(Activity) Repeat every line of text in the records below without changing anything, and leave the pictures out.

(Input data)
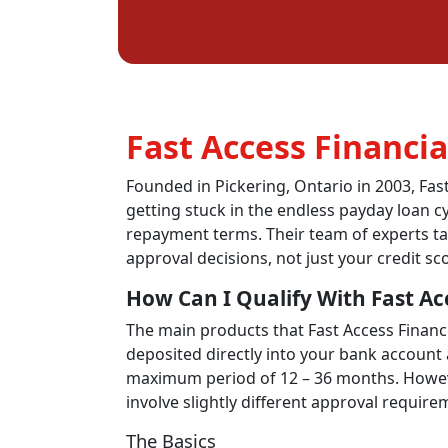
Fast Access Financia
Founded in
Pickering,
Ontario in 2003, Fas
getting stuck in the endless payday loan
c
repayment terms. Their team of experts ta
approval decisions, not just your credit sc
How Can I Qualify With Fast Ac
The main products that Fast Access Financi
deposited directly into your bank account
maximum period of 12 – 36 months. However
involve slightly different approval require
The Basics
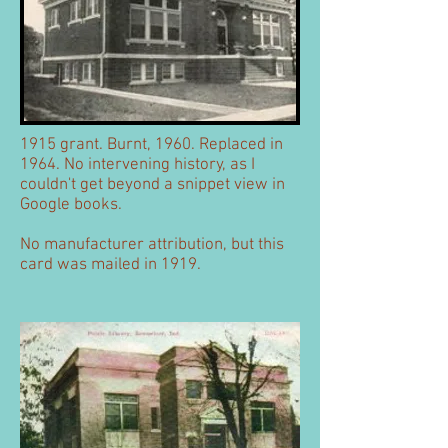
1915 grant. Burnt, 1960. Replaced in
1964. No intervening history, as I
couldn't get beyond a snippet view in
Google books.
No manufacturer attribution, but this
card was mailed in 1919.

(Answer below)
Fast Access Financia
Founded in
Pickering,
Ontario in 2003, Fas
getting stuck in the endless payday loan
c
repayment terms. Their team of experts ta
approval decisions, not just your credit sc
How Can I Qualify With Fast Ac
The main products that Fast Access Financi
deposited directly into your bank account
maximum period of 12 – 36 months. However
involve slightly different approval require
The Basics
1915 grant. Burnt, 1960. Replaced in
1964. No intervening history, as I
couldn't get beyond a snippet view in
Google books.
No manufacturer attribution, but this
card was mailed in 1919.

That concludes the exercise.